◆ Task instructions ◆
With no line left out, restate the data word for word.

=== Provided data ===

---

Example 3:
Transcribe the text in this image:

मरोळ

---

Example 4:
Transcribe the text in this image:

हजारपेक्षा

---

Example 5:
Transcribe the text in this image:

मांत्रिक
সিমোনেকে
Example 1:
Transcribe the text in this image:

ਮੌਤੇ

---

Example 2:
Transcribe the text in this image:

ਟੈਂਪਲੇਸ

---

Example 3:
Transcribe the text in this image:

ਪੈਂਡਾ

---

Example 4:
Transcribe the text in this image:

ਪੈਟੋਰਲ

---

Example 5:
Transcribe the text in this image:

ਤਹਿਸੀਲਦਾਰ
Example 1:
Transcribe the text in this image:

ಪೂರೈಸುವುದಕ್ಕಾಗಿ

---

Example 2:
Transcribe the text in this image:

===

◆ Output of the exercise ◆
---

Example 3:
Transcribe the text in this image:

मरोळ

---

Example 4:
Transcribe the text in this image:

हजारपेक्षा

---

Example 5:
Transcribe the text in this image:

मांत्रिक
সিমোনেকে
Example 1:
Transcribe the text in this image:

ਮੌਤੇ

---

Example 2:
Transcribe the text in this image:

ਟੈਂਪਲੇਸ

---

Example 3:
Transcribe the text in this image:

ਪੈਂਡਾ

---

Example 4:
Transcribe the text in this image:

ਪੈਟੋਰਲ

---

Example 5:
Transcribe the text in this image:

ਤਹਿਸੀਲਦਾਰ
Example 1:
Transcribe the text in this image:

ಪೂರೈಸುವುದಕ್ಕಾಗಿ

---

Example 2:
Transcribe the text in this image:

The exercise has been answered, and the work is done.